Native plants dominate Guangzhou’s urban greenery: research reveals unique diversity patterns across subtropical city
South China Botanical Garden, Chinese Academy of Sciences
image: Study on vascular plant diversity in three urban green space types in Guangzhou's built-up area reveals type differences and “decrease-then-increase” urban-rural gradients to inform conservation and planning.
Credit: Ke, Liu, Lingbo Ji, Qinfeng Guo, Hai Ren, and Hongxiao Liu.
Date: June 3, 2026
Guangzhou, China: A research team led by researchers from the South China Botanical Garden, Chinese Academy of Sciences has completed a two-year field survey on vascular plant diversity across core urban green spaces (UGSs) in Guangzhou, South China, publishing key findings in Biological Diversity to support evidence-based urban green space planning and biodiversity protection for subtropical megacities.
The research randomly set 12 sampling plots each for urban parks, residential green spaces and street green spaces, covering a 15-kilometer urban radial gradient split into central (0–5 km), intermediate (5–10 km) and outer (10–15 km) zones during field campaigns spanning 2021 to 2022. In total, 207 vascular plant species from 172 genera and 83 families were documented, merely accounting for 5.9% of Guangzhou’s total native vascular plant resources.
Notably, native flora dominates all green space categories: native species make up 86.9% of park vegetation, 91.2% of residential greenery and 95.7% of roadside plants, while alien species stay below 10% across all three UGS types. Urban parks emerge as the primary invasive hotspot with 4.6% invasive plant proportion, yet zero invasive species were detected along city streets. Statistical results via one-way ANOVA confirm street green spaces carry significantly lower species richness and Shannon-Wiener diversity index than parks and residential greens.
Along the urban-rural gradient, plant diversity follows a distinctive high-low-high curve: both Shannon-Wiener and Pielou evenness drop sharply in intermediate transitional zones, triggered by habitat fragmentation, inconsistent landscape management and intensified construction disturbance amid rapid urban sprawl. Another striking structural imbalance exists: herbaceous plants occupy 46.14% of all recorded species versus only 12.99% shrubs, caused by landscape preference for easy-maintenance herbaceous vegetation in routine green construction.

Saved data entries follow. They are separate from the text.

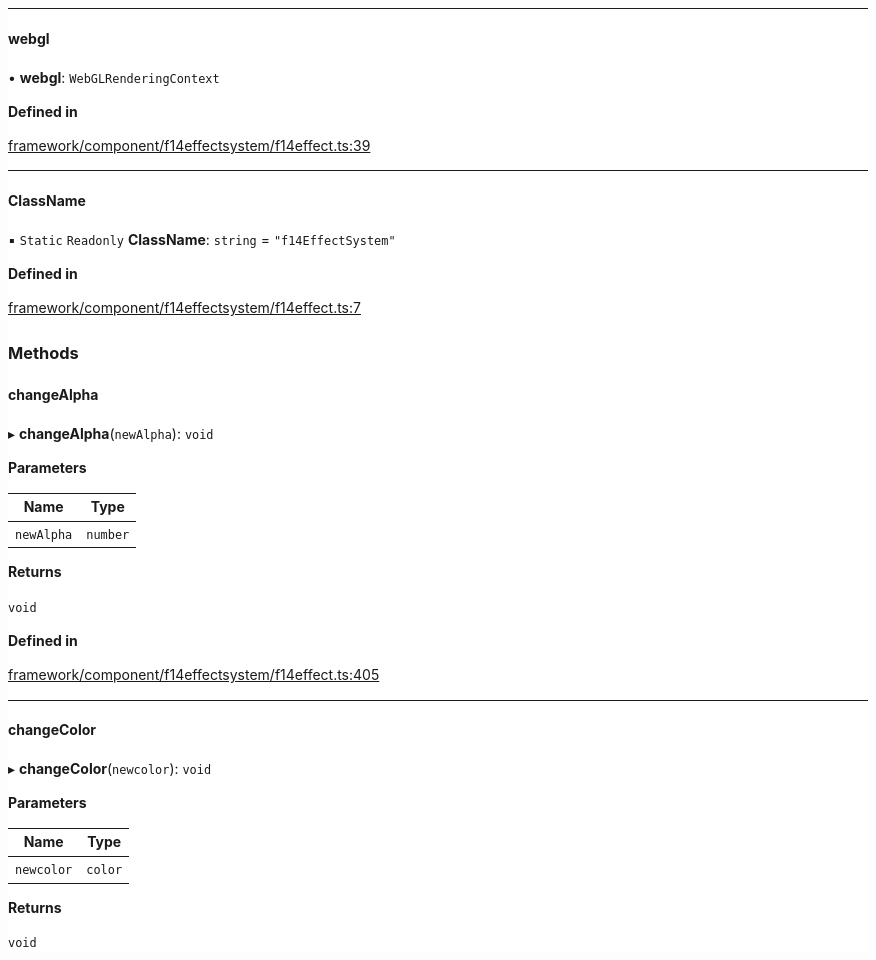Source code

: ***

#### webgl

• **webgl**: `WebGLRenderingContext`

**Defined in**

[framework/component/f14effectsystem/f14effect.ts:39](https://github.com/meta4d-me/meta4d-engine/blob/cf6bfe6/src/framework/component/f14effectsystem/f14effect.ts#L39)

***

#### ClassName

▪ `Static` `Readonly` **ClassName**: `string` = `"f14EffectSystem"`

**Defined in**

[framework/component/f14effectsystem/f14effect.ts:7](https://github.com/meta4d-me/meta4d-engine/blob/cf6bfe6/src/framework/component/f14effectsystem/f14effect.ts#L7)

### Methods

#### changeAlpha

▸ **changeAlpha**(`newAlpha`): `void`

**Parameters**

| Name       | Type     |
| ---------- | -------- |
| `newAlpha` | `number` |

**Returns**

`void`

**Defined in**

[framework/component/f14effectsystem/f14effect.ts:405](https://github.com/meta4d-me/meta4d-engine/blob/cf6bfe6/src/framework/component/f14effectsystem/f14effect.ts#L405)

***

#### changeColor

▸ **changeColor**(`newcolor`): `void`

**Parameters**

| Name       | Type    |
| ---------- | ------- |
| `newcolor` | `color` |

**Returns**

`void`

Dr. Hongxiao Liu, corresponding author of this study, highlighted the practical value of outputs: “Our findings deliver targeted suggestions including prioritizing native shrub cultivation to fix vertical vegetation imbalance, strengthening invasive species monitoring inside urban parks, and restoring habitat connectivity in fragmented intermediate urban belts.” Supported by Guangdong provincial basic research project and National Natural Science Foundation of China, this subtropical urban plant dataset can serve as a benchmark for biodiversity management of similar tropical and subtropical metropolises globally.
Original Source
Liu, Ke, Lingbo Ji, Qinfeng Guo, Hai Ren, and Hongxiao Liu. 2025. “The Distribution Patterns of Vascular Plant Diversity in Green Spaces in Guangzhou, Southern China.” Biological Diversity 2(2–3): 110–118.
https://onlinelibrary.wiley.com/doi/10.1002/bod2.70009
Keywords
Floristic, native species, park, residential green space, street greenery, subtropical, urban biodiversity
About the Author
Ke Liu (First author), PhD, Landscape Engineer at the South China Botanical Garden, Chinese Academy of Sciences. His research and practice focus on botanical garden landscape management, urban landscape design and ecological landscape planning.
Hongxiao Liu (Corresponding author), PhD, Associate Researcher at the South China Botanical Garden, Chinese Academy of Sciences. Her research focuses on ecosystem service assessment, nature exposure and mental health, as well as urban green infrastructure management. She has presided over eight research projects including General Program of the National Natural Science Foundation of China and Guangdong Provincial Natural Science Foundation, published more than 30 academic papers with a total citation of 2434.
About the Journal
Biological Diversity (ISSN: 2994-4139) is a peer-reviewed, international, open-access journal sponsored by the South China Botanical Garden, Chinese Academy of Sciences, and published in partnership with Wiley. Launched in 2024 and issued quarterly, it is dedicated to advancing biodiversity conservation, safeguarding ecosystem functions and services, and promoting the sustainable utilization of biological resources under global environmental change. The journal welcomes original research, reviews, commentaries, and short communications across a broad spectrum of disciplines, including botany, zoology, microbiology, taxonomy, phylogenetics, genomics, cytology, ecology, climatology, economics, sociology, and real-time policy theory. It publishes innovative research addressing pressing global challenges of biodiversity loss and ecosystem degradation.